** Text under study **
▬▬▬

That same question is raised in a new NBC miniseries called The Slap, premiering next week, about the controversy that erupts after a man smacks someone else's son across the face at a barbecue. (A little context: the boy was swinging a baseball bat around, he ignored scoldings and the man who hit him feared that his own kid was about to get hurt). The rest of the series is about the fallout from this single incident – suffice it to say that the slapped boy's parents don't agree with the way their son was disciplined, which is not surprising given the violent nature of the titular act.

But what if the protective father had simply yelled at the other kid, given him a time-out or confiscated the baseball bat? On the matter of corporal punishment, most of us align in the anti camp. But when it comes to the broader dos and don'ts of disciplining other people's children, the rules are a lot less clear.

According to an inconclusive Google search, the expression "It takes a village to raise a child" is either an African or a Native American proverb – either way it speaks (first literally and later figuratively) to the "we're-all-on-the-same-team-here" attitude that underscored child rearing for most of human history.

▬▬▬

** Work request a **
Please reproduce word for word the lines of the records from the line that contains "Привет, Гость!" through the line that contains "Řádkové nástroje balíku", both included, and leave out the pictures.

▬▬▬

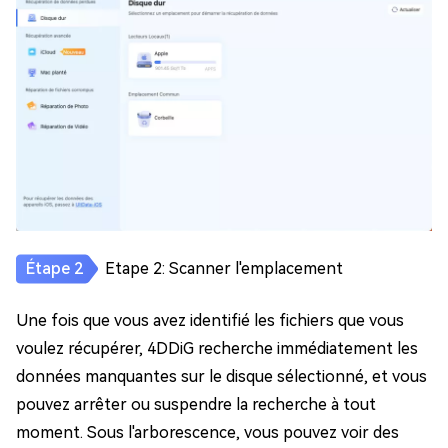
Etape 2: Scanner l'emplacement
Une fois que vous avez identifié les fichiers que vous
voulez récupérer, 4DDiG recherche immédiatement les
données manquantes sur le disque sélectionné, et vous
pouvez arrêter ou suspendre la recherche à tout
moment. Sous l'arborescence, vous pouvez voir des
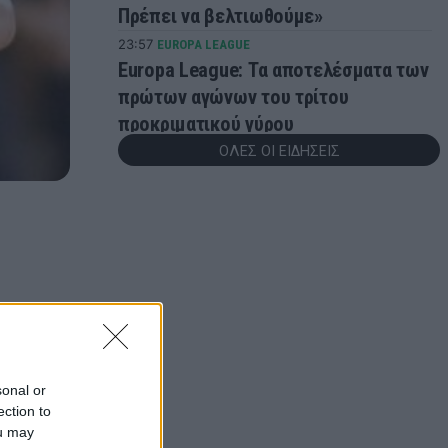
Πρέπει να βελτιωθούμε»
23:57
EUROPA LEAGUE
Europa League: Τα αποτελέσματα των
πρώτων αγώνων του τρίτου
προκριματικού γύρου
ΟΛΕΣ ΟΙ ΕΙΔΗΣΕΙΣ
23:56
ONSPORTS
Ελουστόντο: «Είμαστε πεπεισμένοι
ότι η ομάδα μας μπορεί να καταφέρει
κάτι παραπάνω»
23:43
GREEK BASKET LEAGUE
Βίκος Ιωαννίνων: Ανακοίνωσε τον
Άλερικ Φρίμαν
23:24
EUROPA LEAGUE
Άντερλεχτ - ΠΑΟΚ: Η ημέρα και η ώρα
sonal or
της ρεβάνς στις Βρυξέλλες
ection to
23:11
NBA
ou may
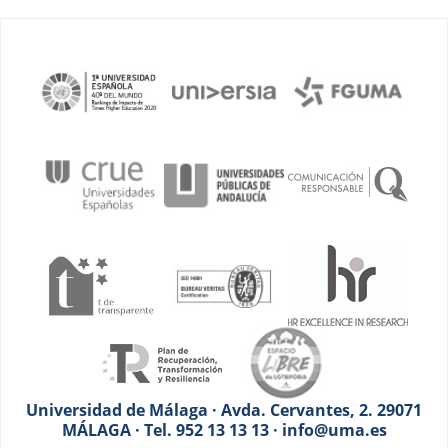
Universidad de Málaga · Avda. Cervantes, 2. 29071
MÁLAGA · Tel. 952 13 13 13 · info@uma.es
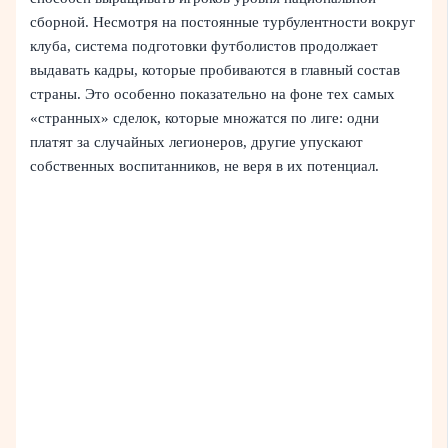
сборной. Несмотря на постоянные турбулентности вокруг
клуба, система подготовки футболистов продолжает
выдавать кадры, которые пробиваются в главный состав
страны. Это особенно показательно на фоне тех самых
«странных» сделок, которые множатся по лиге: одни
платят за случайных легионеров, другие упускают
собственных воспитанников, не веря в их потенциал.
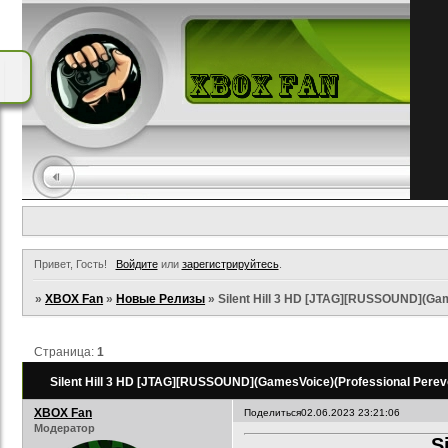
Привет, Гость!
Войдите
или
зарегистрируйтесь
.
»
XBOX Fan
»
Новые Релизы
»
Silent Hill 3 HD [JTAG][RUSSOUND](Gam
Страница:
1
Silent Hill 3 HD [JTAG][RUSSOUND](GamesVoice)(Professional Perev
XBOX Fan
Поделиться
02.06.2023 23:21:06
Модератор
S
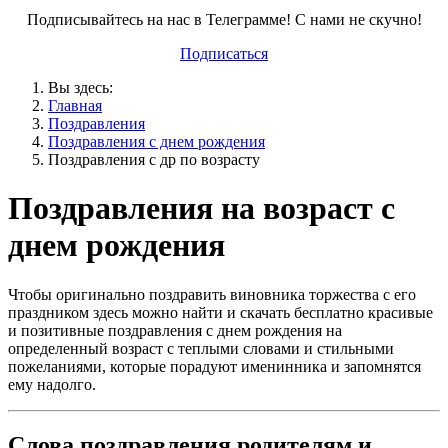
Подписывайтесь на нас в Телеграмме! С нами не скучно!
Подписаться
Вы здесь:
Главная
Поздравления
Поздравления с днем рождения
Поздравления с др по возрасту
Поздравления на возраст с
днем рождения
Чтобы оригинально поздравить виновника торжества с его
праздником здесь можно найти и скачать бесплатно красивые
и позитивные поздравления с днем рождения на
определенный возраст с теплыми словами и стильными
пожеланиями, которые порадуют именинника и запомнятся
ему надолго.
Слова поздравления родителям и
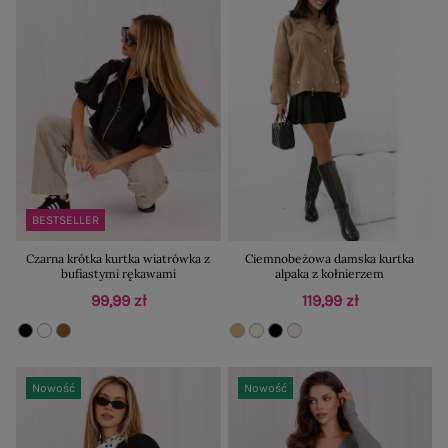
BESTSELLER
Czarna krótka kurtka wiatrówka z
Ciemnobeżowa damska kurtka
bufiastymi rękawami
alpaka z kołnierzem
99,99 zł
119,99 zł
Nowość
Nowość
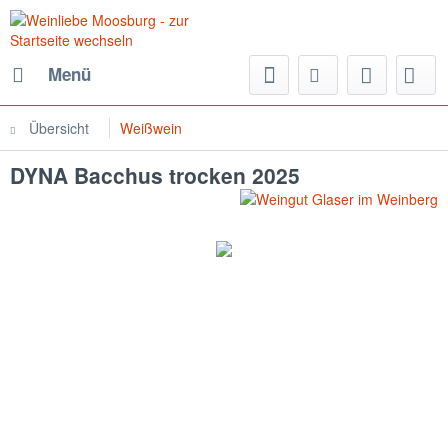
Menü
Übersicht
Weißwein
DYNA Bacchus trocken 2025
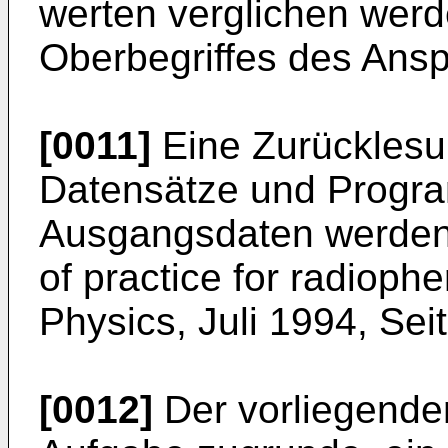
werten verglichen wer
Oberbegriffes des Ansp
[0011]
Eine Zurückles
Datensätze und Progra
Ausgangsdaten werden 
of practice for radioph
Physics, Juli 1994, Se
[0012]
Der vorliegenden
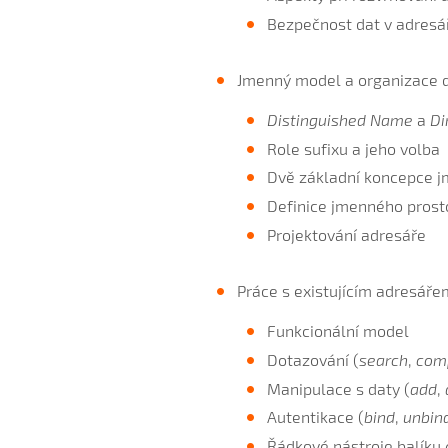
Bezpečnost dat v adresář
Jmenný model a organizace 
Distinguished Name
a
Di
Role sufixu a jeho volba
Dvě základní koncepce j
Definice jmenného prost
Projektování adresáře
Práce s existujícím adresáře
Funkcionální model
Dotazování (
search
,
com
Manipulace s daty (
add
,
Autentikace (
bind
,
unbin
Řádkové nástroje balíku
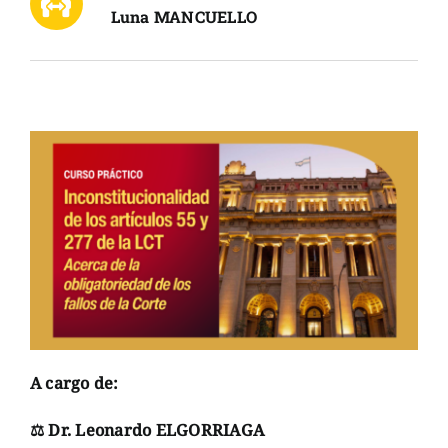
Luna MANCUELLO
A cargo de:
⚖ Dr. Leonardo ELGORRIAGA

▬▬▬

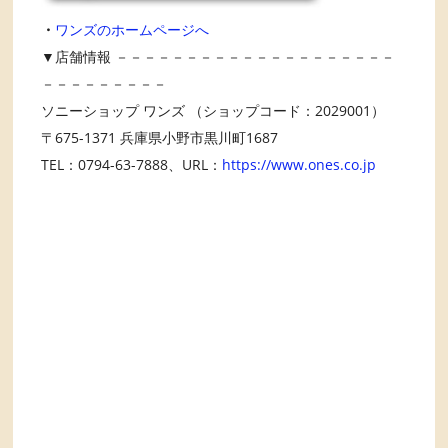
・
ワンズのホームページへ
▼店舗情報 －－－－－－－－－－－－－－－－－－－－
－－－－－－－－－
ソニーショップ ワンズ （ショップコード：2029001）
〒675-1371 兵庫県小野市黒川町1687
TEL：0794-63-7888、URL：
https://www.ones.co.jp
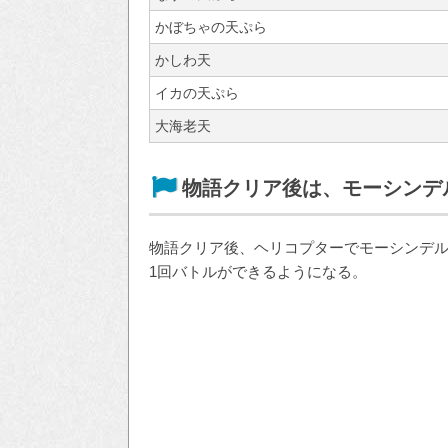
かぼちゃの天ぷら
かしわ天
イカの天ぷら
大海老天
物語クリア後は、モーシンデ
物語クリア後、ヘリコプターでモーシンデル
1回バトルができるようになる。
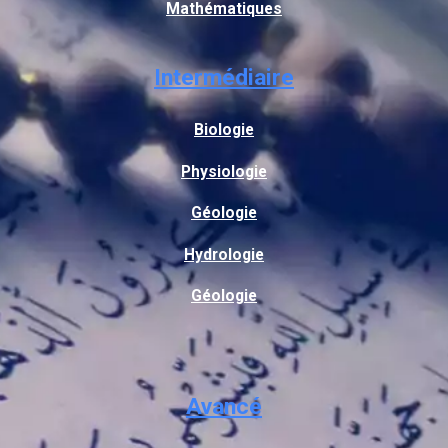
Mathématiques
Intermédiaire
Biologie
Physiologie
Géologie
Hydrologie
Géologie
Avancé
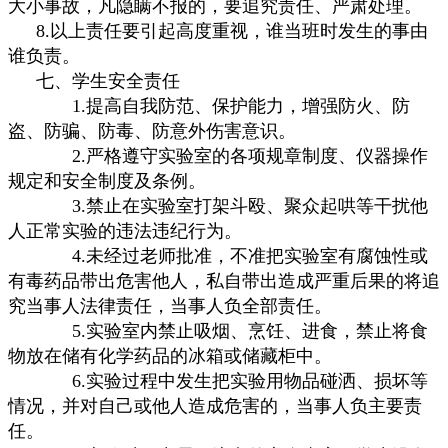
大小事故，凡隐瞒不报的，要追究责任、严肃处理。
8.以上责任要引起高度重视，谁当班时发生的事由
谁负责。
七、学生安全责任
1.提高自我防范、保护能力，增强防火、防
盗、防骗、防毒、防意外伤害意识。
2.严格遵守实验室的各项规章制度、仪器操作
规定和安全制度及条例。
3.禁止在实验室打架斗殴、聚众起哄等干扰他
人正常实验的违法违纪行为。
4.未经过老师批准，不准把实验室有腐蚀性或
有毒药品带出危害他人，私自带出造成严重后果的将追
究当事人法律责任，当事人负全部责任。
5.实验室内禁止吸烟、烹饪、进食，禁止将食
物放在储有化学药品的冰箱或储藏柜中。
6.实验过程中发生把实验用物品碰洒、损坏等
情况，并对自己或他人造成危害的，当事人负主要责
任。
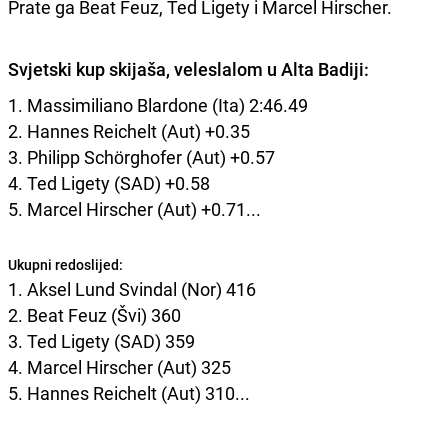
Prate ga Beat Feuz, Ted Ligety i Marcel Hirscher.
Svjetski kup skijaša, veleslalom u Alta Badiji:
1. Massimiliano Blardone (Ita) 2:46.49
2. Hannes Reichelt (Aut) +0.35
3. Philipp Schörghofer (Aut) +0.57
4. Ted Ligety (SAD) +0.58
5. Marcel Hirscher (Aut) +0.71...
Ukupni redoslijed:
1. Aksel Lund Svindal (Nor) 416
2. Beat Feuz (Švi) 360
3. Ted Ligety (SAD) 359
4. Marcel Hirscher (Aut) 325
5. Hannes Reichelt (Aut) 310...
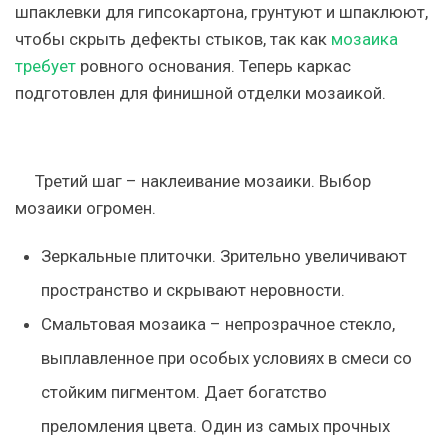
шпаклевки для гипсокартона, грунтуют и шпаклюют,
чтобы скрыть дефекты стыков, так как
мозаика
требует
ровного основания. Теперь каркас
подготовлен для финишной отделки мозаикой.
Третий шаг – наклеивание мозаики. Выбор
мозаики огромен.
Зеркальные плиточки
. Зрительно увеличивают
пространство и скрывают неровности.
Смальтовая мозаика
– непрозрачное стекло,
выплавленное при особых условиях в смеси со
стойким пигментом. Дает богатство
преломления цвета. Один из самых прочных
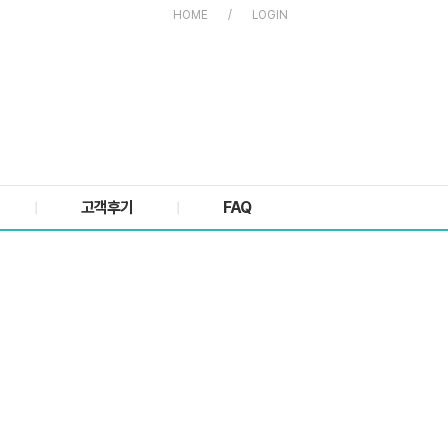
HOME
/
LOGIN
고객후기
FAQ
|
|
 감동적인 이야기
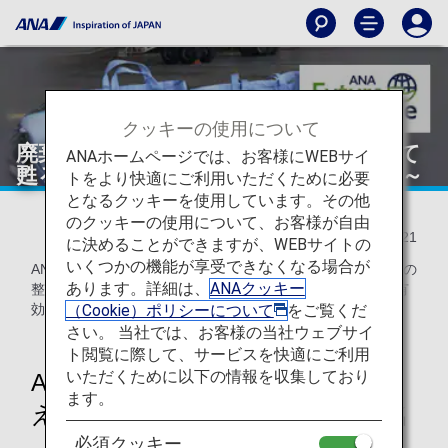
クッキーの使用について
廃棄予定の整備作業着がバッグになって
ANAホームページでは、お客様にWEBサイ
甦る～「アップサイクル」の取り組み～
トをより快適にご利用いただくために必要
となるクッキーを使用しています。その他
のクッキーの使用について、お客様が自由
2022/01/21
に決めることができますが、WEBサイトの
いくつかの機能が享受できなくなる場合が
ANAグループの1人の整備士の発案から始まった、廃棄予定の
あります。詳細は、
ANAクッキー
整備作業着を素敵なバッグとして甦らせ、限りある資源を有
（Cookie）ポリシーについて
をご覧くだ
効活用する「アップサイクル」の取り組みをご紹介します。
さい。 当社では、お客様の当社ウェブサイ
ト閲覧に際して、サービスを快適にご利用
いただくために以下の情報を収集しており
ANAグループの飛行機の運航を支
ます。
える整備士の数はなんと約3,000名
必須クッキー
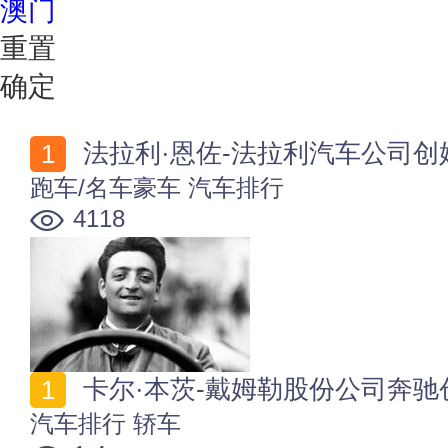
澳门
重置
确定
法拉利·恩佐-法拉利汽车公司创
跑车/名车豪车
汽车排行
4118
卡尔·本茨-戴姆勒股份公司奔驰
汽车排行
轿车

▬▬▬

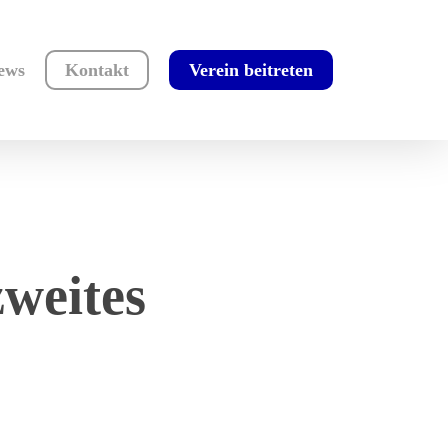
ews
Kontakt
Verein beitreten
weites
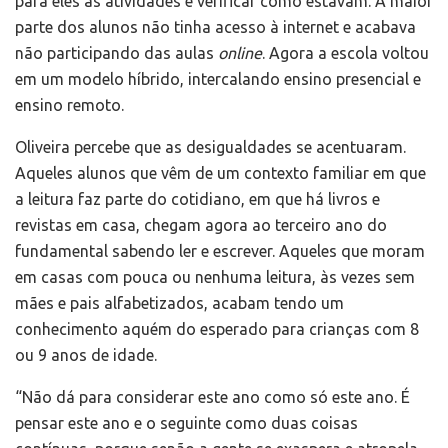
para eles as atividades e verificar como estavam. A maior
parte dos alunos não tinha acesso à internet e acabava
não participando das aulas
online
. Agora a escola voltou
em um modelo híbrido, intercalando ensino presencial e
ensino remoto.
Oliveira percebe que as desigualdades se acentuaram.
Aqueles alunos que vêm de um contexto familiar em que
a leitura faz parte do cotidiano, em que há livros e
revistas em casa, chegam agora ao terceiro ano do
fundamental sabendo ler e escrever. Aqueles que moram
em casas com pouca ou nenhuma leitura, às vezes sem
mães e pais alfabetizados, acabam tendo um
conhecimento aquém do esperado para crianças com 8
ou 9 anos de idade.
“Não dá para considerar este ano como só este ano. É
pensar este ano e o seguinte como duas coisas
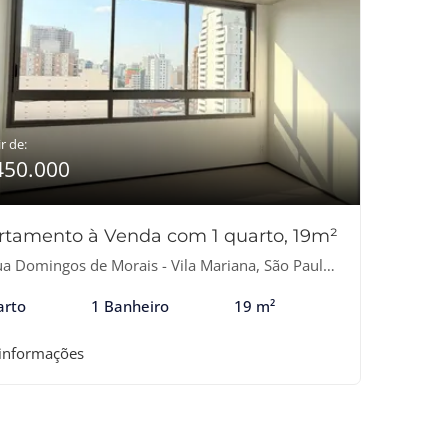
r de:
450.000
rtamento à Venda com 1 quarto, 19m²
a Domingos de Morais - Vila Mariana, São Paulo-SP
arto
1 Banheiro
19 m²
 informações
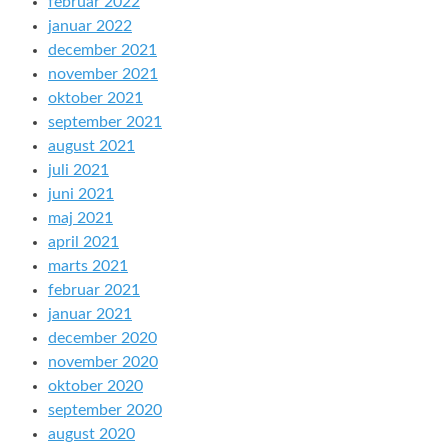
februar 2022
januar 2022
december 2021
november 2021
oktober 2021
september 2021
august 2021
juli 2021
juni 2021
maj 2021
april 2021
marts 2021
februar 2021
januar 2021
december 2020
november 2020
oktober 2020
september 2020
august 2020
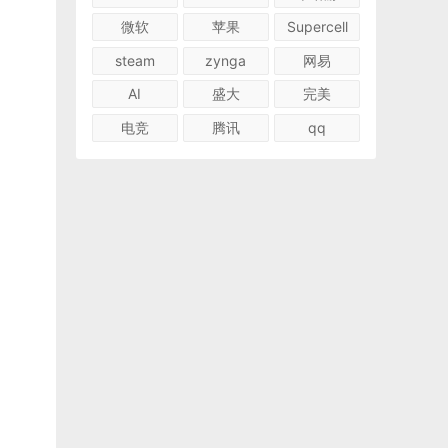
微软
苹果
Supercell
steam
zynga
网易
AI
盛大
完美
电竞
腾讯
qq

▬▬▬

** Work request b **
Answer these about the text on disciplining other people's children:
(i) Which network is airing the miniseries The Slap?
(ii) At what kind of event does the man smack the boy?
(iii) What two origins does the Google search give for the proverb "It takes a village to raise a child"?

** Answer space a **
Привет, Гость!
Войдите
или
зарегистрируйтесь
.
»
XBOX Fan
»
Новые Релизы
»
Silent Hill 3 HD [JTAG][RUSSOUND](Gam
Страница:
1
Silent Hill 3 HD [JTAG][RUSSOUND](GamesVoice)(Professional Perev
XBOX Fan
Поделиться
02.06.2023 23:21:06
Модератор
S
Подписывайтесь на нас в Телеграмме! С нами не скучно!
Подписаться
Вы здесь:
Главная
Поздравления
Поздравления с днем рождения
Поздравления с др по возрасту
Поздравления на возраст с
днем рождения
Чтобы оригинально поздравить виновника торжества с его
праздником здесь можно найти и скачать бесплатно красивые
и позитивные поздравления с днем рождения на
определенный возраст с теплыми словами и стильными
пожеланиями, которые порадуют именинника и запомнятся
ему надолго.
Слова поздравления родителям и
BESTSELLER
Czarna krótka kurtka wiatrówka z
Ciemnobeżowa damska kurtka
bufiastymi rękawami
alpaka z kołnierzem
99,99 zł
119,99 zł
Nowość
Nowość
Menü
Übersicht
Weißwein
DYNA Bacchus trocken 2025
werten verglichen wer
Oberbegriffes des Ansp
[0011]
Eine Zurückles
Datensätze und Progra
Ausgangsdaten werden 
of practice for radioph
Physics, Juli 1994, Se
[0012]
Der vorliegenden
Bezpečnost dat v adresář
Jmenný model a organizace 
Distinguished Name
a
Di
Role sufixu a jeho volba
Dvě základní koncepce j
Definice jmenného prost
Projektování adresáře
Práce s existujícím adresáře
Funkcionální model
Dotazování (
search
,
com
Manipulace s daty (
add
,
Autentikace (
bind
,
unbin
Řádkové nástroje balíku

** Answer space b **
(i) NBC
(ii) A barbecue
(iii) African or Native American